● Task directions
Please copy, exactly as they appear below, the lines from the one containing "FACHFRAGEN Podcast" through the one containing "Rechnung für diesen Reform".

(Beginning of Provided material)

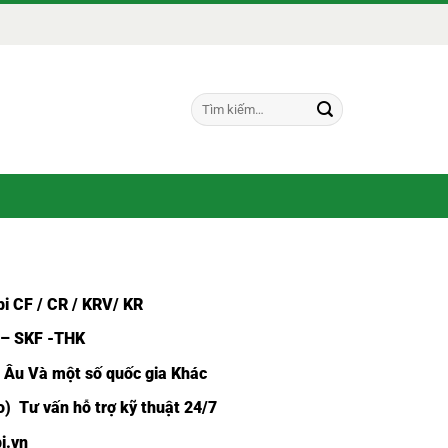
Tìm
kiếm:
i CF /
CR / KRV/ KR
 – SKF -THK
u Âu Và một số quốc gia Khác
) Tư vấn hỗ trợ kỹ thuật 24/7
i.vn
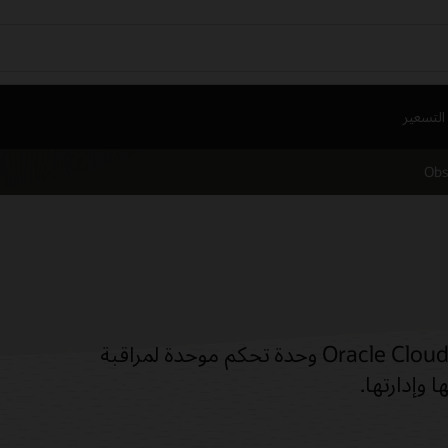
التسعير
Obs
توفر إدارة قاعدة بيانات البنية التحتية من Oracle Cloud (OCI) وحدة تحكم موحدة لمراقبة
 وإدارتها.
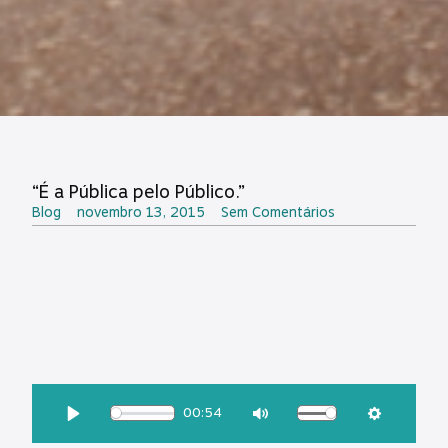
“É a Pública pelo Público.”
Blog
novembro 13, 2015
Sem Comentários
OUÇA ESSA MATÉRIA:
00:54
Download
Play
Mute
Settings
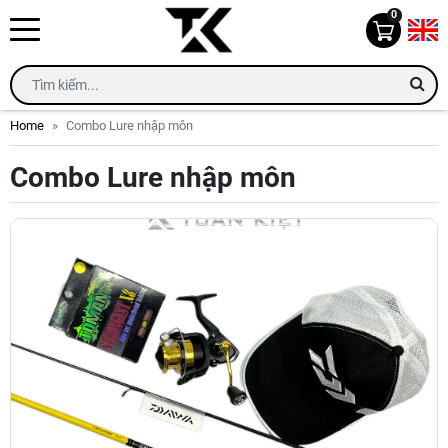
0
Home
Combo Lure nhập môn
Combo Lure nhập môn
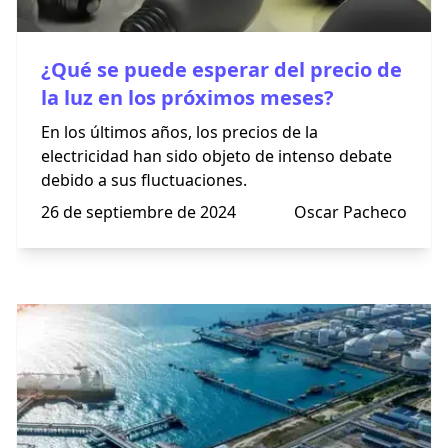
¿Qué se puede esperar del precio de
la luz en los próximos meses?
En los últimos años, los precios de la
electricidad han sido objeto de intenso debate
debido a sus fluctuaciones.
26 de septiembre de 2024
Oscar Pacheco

(End of Provided material)
(Beginning of Provided material)

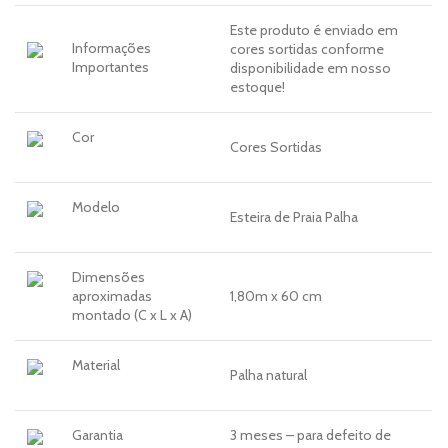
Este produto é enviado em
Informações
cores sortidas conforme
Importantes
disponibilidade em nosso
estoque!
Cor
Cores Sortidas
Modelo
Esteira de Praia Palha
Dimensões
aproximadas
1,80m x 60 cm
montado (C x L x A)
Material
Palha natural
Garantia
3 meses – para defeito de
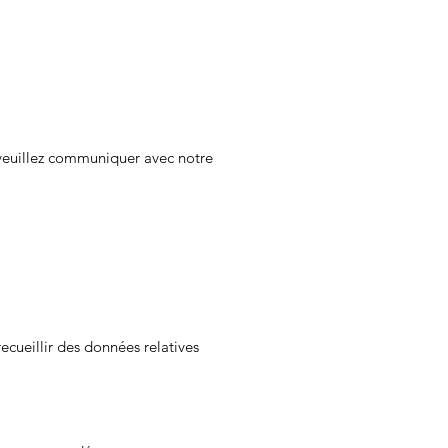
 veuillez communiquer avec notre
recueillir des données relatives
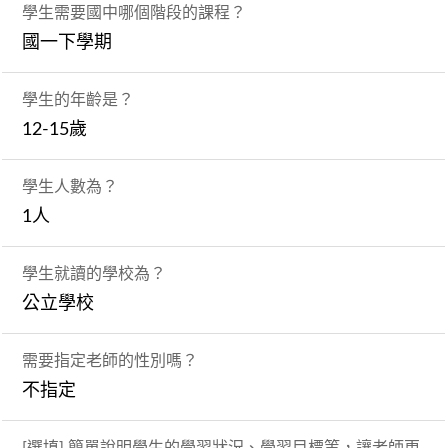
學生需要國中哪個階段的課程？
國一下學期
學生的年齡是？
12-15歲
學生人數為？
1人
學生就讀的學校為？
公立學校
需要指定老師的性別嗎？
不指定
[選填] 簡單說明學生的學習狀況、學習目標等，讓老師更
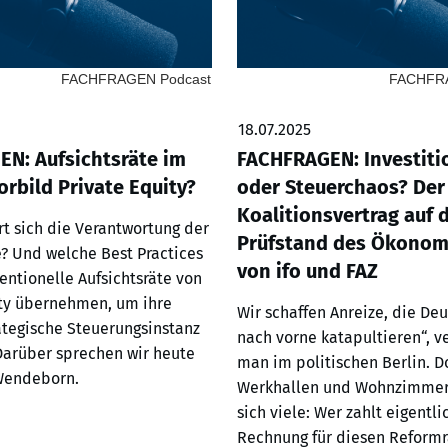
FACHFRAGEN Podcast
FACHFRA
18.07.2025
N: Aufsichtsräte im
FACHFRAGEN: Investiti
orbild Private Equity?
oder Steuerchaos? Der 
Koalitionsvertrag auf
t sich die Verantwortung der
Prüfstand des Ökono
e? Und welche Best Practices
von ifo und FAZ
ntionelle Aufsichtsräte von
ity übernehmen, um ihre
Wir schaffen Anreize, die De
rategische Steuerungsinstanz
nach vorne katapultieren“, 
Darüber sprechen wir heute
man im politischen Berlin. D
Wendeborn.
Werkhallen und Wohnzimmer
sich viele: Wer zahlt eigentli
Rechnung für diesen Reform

(End of Provided material)

● Result below
FACHFRAGEN Podcast
FACHFRA
18.07.2025
N: Aufsichtsräte im
FACHFRAGEN: Investiti
orbild Private Equity?
oder Steuerchaos? Der 
Koalitionsvertrag auf
t sich die Verantwortung der
Prüfstand des Ökono
e? Und welche Best Practices
von ifo und FAZ
ntionelle Aufsichtsräte von
ity übernehmen, um ihre
Wir schaffen Anreize, die De
rategische Steuerungsinstanz
nach vorne katapultieren“, 
Darüber sprechen wir heute
man im politischen Berlin. D
Wendeborn.
Werkhallen und Wohnzimmer
sich viele: Wer zahlt eigentli
Rechnung für diesen Reform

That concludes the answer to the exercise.